论文标题
NURD:在线数据中心Straggler预测的否定未标记的学习
NURD: Negative-Unlabeled Learning for Online Datacenter Straggler Prediction
论文作者
论文摘要
数据中心执行由较小任务组成的大型计算作业。当工作完成所有任务时,工作就完成了,因此,散乱的人(罕见但非常缓慢的任务)是对数据中心性能的主要障碍。准确地预测散乱者将实现主动的干预,从而使数据中心操作员在延迟工作之前可以减轻散乱者。尽管许多先前的工作应用机器学习来预测计算机系统的性能,但这些方法依赖于完整的标签(即所有可能的行为的足够示例,包括散布和非散布 - 或对基本潜伏期分布的强有力的假设 - 例如,无论是高斯是否。但是,在运行的工作中,直到Stragglers已经延迟工作后才揭示自己,这些信息都无法使用。为了准确,早期预测散乱者,而没有标记为潜伏期分布的积极示例或假设,本文介绍了Nurd,这是一种新型的负面标记的学习方法,并具有重新加权和分布补偿,仅在负面和未标记的流媒体数据上培训。关键想法是使用非stragglers的完成任务来训练预测器,以预测未标记的运行任务的延迟,然后根据其功能空间的加权功能重新授予每个未标记的任务的预测。我们评估了Google和Alibaba的两个生产痕迹的NURD,并发现与最佳基线方法相比,NURD在预测准确性方面产生了F1分数的2---11个百分点,而工作完成时间的2.0---8.8个百分点提高了。
Datacenters execute large computational jobs, which are composed of smaller tasks. A job completes when all its tasks finish, so stragglers -- rare, yet extremely slow tasks -- are a major impediment to datacenter performance. Accurately predicting stragglers would enable proactive intervention, allowing datacenter operators to mitigate stragglers before they delay a job. While much prior work applies machine learning to predict computer system performance, these approaches rely on complete labels -- i.e., sufficient examples of all possible behaviors, including straggling and non-straggling -- or strong assumptions about the underlying latency distributions -- e.g., whether Gaussian or not. Within a running job, however, none of this information is available until stragglers have revealed themselves when they have already delayed the job.
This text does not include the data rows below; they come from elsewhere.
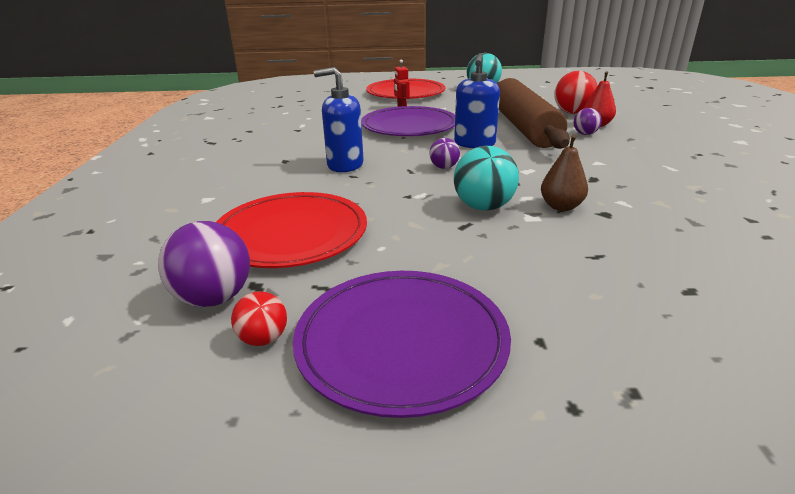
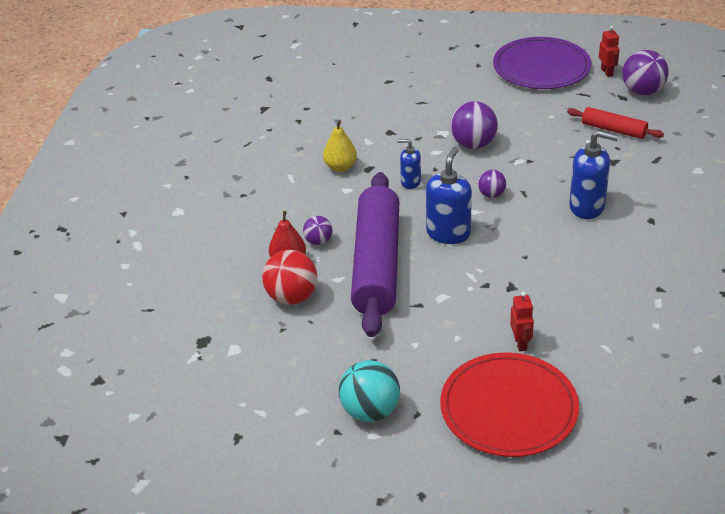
camera: 170 degrees left, 10 degrees up
(263, 339) = (607, 72): red ball -> red robot
(291, 234) = (613, 130): red plate -> red rolling pin
(409, 126) = (515, 282): purple plate -> none
(483, 207) = (473, 144): turquoise ball -> purple ball
(523, 127) = (377, 264): brown rolling pin -> purple rolling pin
(536, 171) = (410, 182): none -> blue soap dispenser
(561, 206) = (416, 140): brown pear -> none
(627, 178) = (340, 167): none -> yellow pear

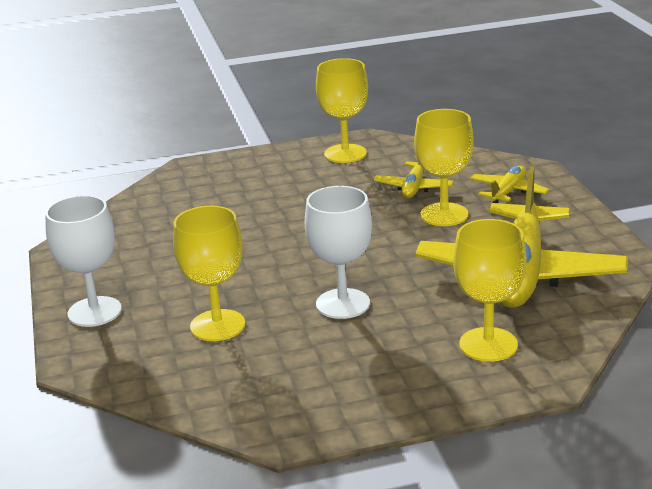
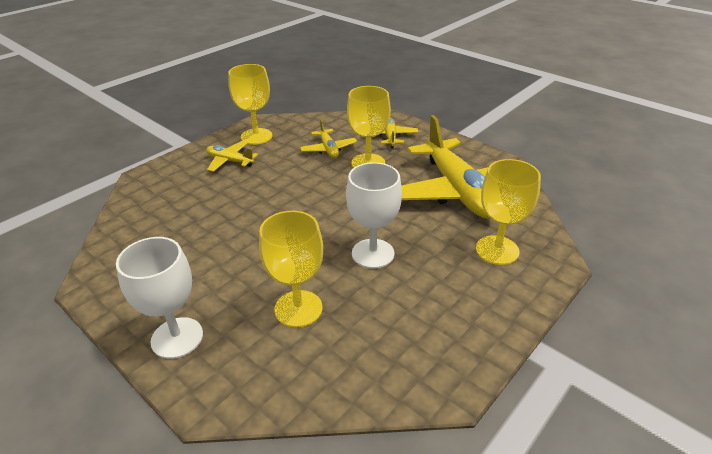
camera: 35 degrees left, 10 degrees up
(289, 173) = (230, 161): none -> yellow plane

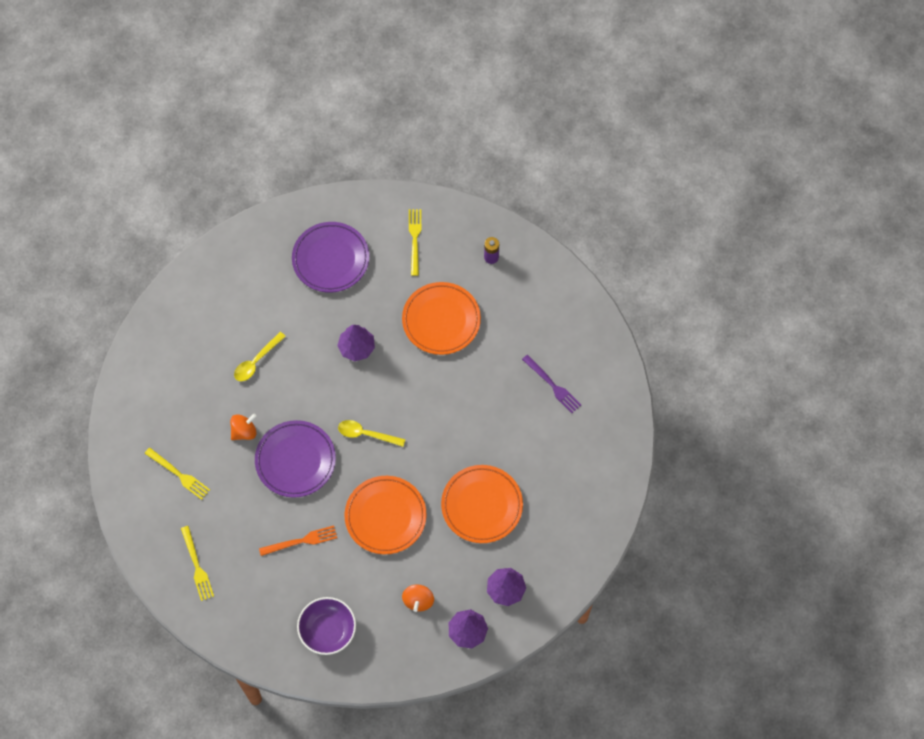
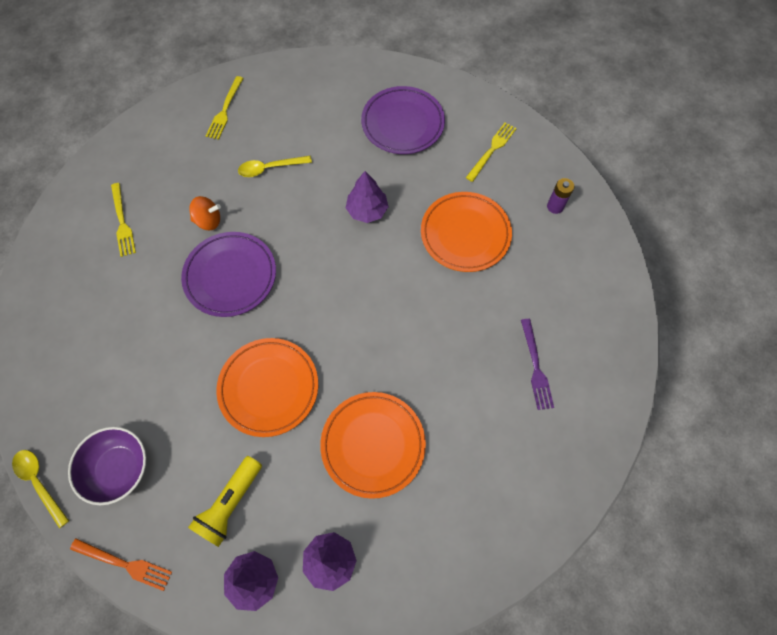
camera: 35 degrees right, 0 degrees up
(197, 566) = (63, 314): yellow fork -> yellow fork (225, 110)
(301, 541) = (172, 356): orange fork -> orange fork (125, 564)
(366, 434) = (314, 294): yellow spoon -> yellow spoon (40, 482)
(418, 601) = (230, 503): orange spinning top -> yellow flashlight

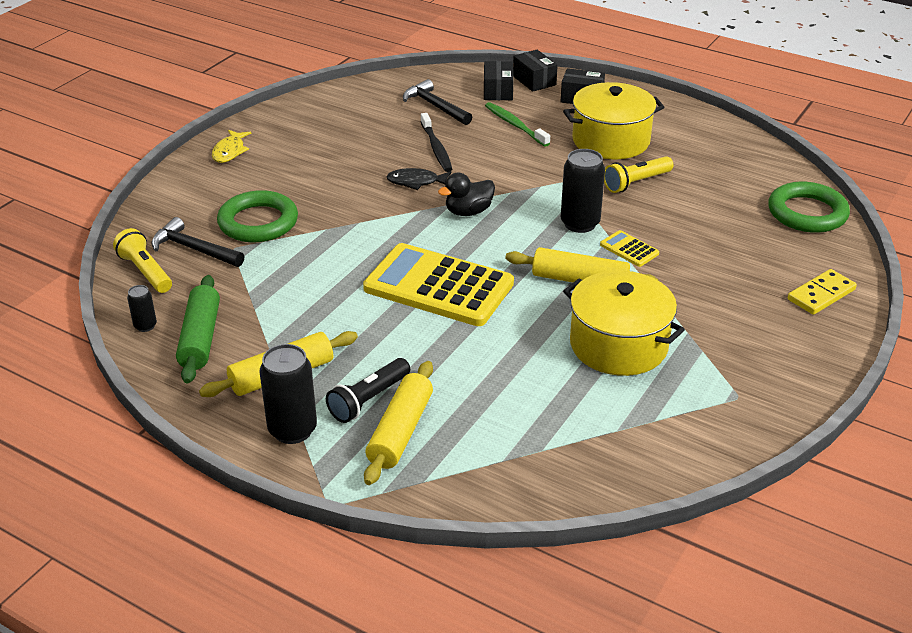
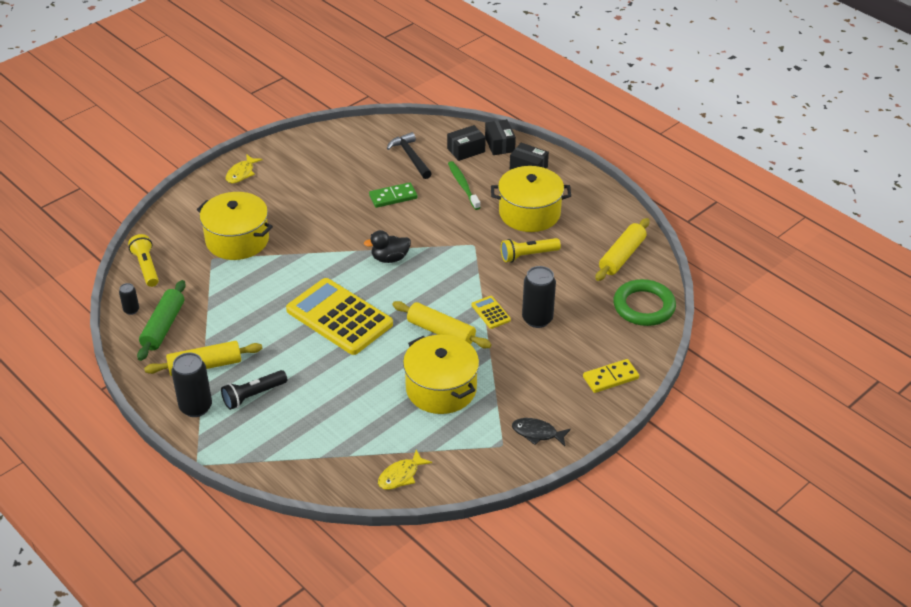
camera: 15 degrees right, 5 degrees up
(194, 249) = (185, 254): black hammer -> none
(258, 222) = (237, 240): green ring -> yellow pot
(400, 431) = (263, 423): yellow rolling pin -> yellow rolling pin (622, 256)
(416, 182) = (364, 225): black fish -> black fish (537, 433)
(436, 148) = (393, 197): black toothbrush -> green domino
(498, 91) = (466, 150): black box -> black box turned 45 degrees clockwise
(580, 223) = (466, 284): black can -> black can (537, 319)
(628, 461) = (401, 475): none -> yellow fish

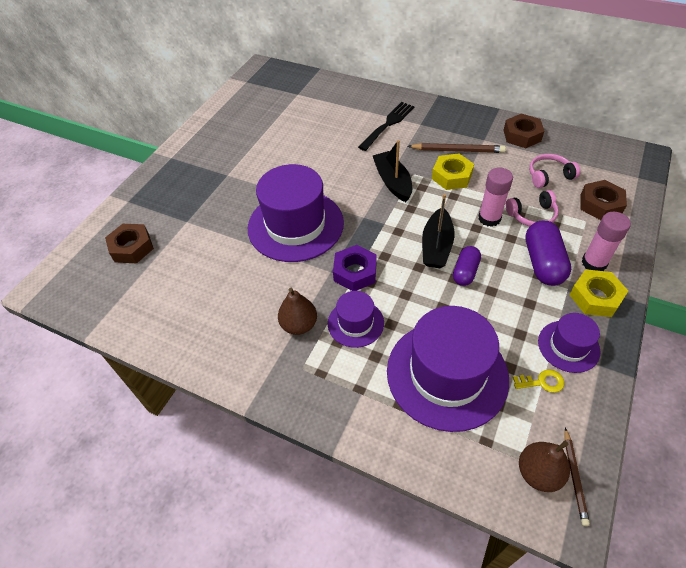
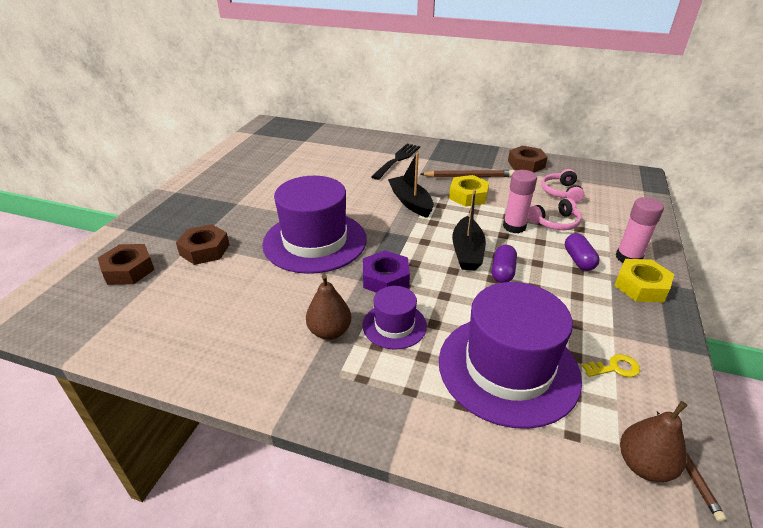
camera: 10 degrees left, 15 degrees down
(543, 263) = (578, 260): purple capsule -> purple capsule, size x0.63
(549, 176) = (561, 192): pink headphones -> pink headphones turned 60 degrees counterclockwise
(568, 346) = (630, 331): purple hat -> none
(600, 204) = (616, 212): brown nut -> brown nut (205, 250)

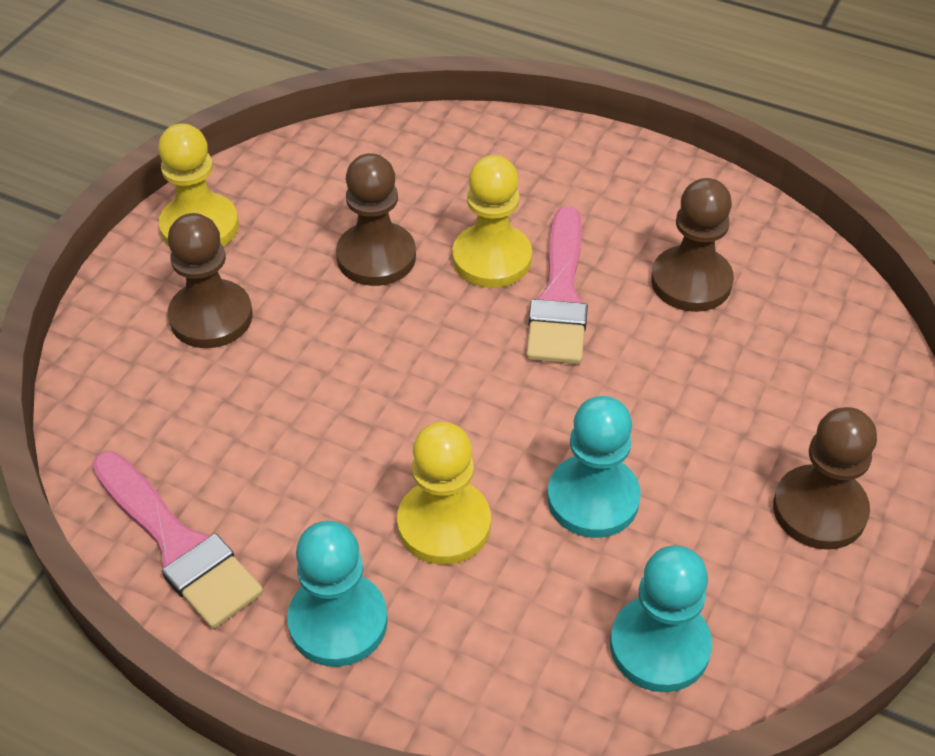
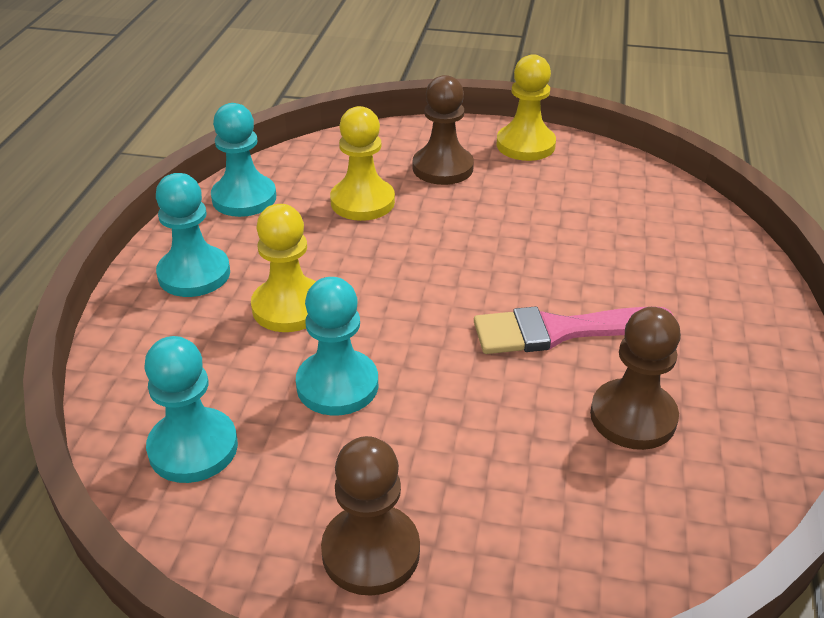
camera: 75 degrees right, 10 degrees down
(178, 545) = (244, 198): pink brush -> turquoise pawn
(376, 257) = (545, 225): brown pawn -> none
(492, 259) = (581, 284): yellow pawn -> yellow pawn (362, 202)

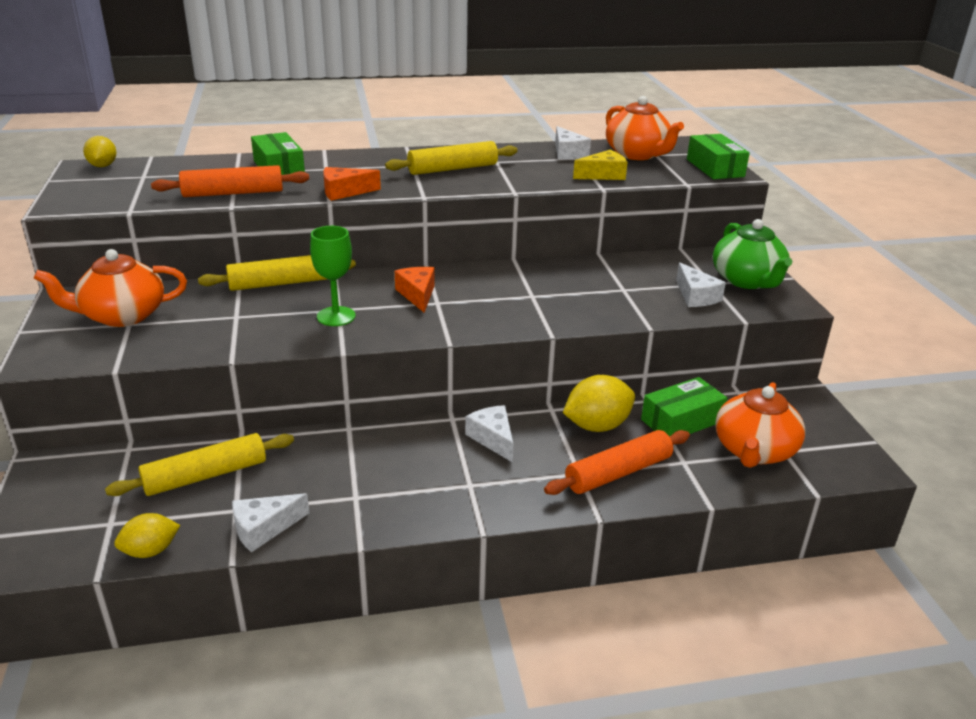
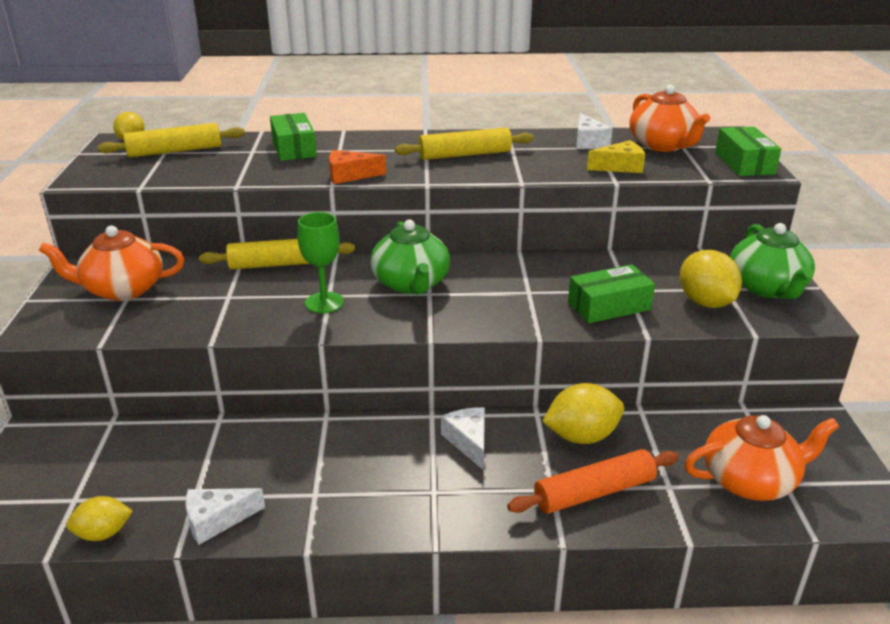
camera: 10 degrees right, 0 degrees up
(205, 476) = (175, 457): yellow rolling pin -> yellow rolling pin (175, 151)
(233, 193) = (242, 172): orange rolling pin -> none
(417, 295) = (411, 284): orange cheese -> green teapot
(681, 421) = (675, 438): green box -> green box (609, 306)
(696, 296) = (705, 302): white cheese -> yellow lemon
(754, 451) = (750, 480): orange teapot -> orange teapot turned 135 degrees counterclockwise

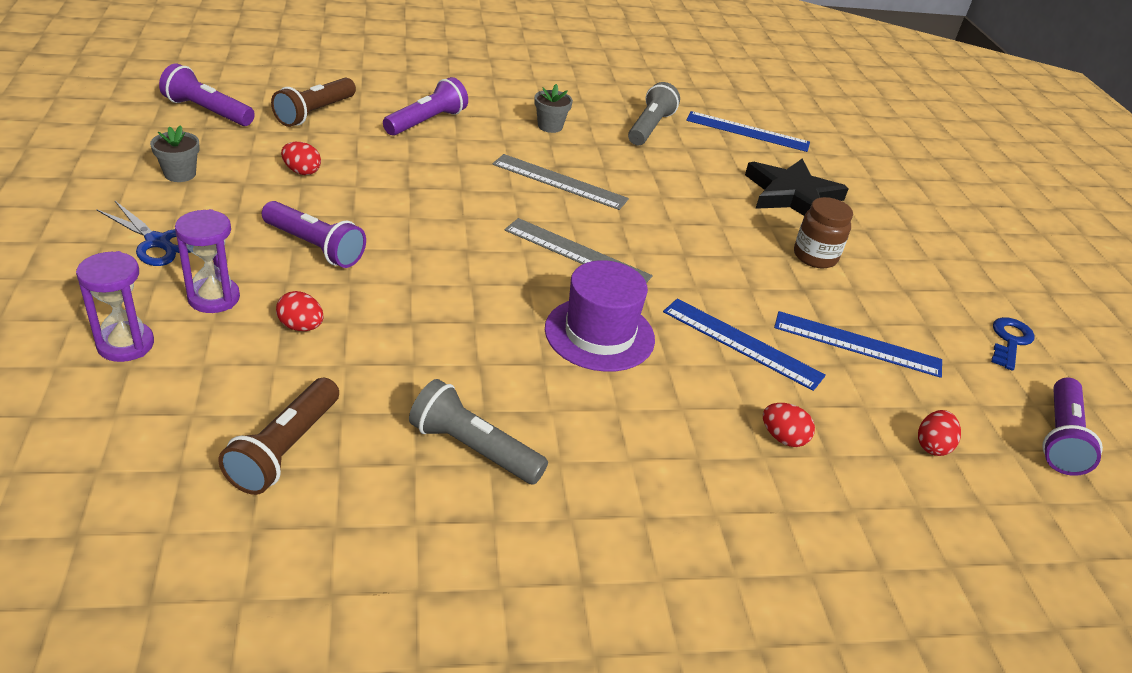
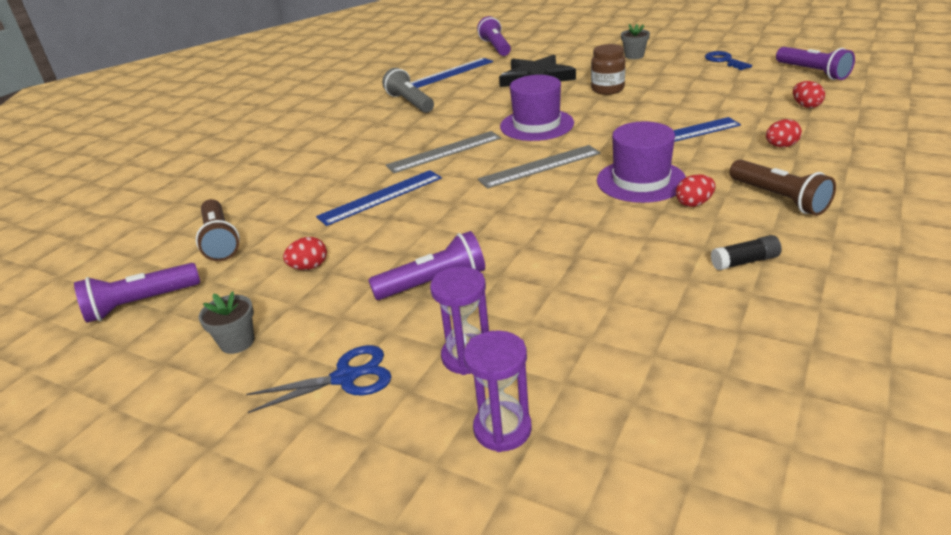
camera: 45 degrees left, 5 degrees down
(284, 449) = (707, 355): brown flashlight -> brown flashlight (779, 198)
(301, 326) = (545, 313): red egg -> red egg (694, 203)
(427, 122) = (300, 188): purple flashlight -> purple flashlight (495, 47)
(473, 448) = (744, 261): grey flashlight -> black glue stick
(550, 126) = (366, 138): grey flower pot -> grey flower pot (634, 56)
(672, 226) = (536, 125): none -> purple hat
(857, 344) = (703, 101): blue ruler -> blue ruler (381, 197)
To predict stragglers accurately and early without labeled positive examples or assumptions on latency distributions, this paper presents NURD, a novel Negative-Unlabeled learning approach with Reweighting and Distribution-compensation that only trains on negative and unlabeled streaming data. The key idea is to train a predictor using finished tasks of non-stragglers to predict latency for unlabeled running tasks, and then reweight each unlabeled task's prediction based on a weighting function of its feature space. We evaluate NURD on two production traces from Google and Alibaba, and find that compared to the best baseline approach, NURD produces 2--11 percentage point increases in the F1 score in terms of prediction accuracy, and 2.0--8.8 percentage point improvements in job completion time.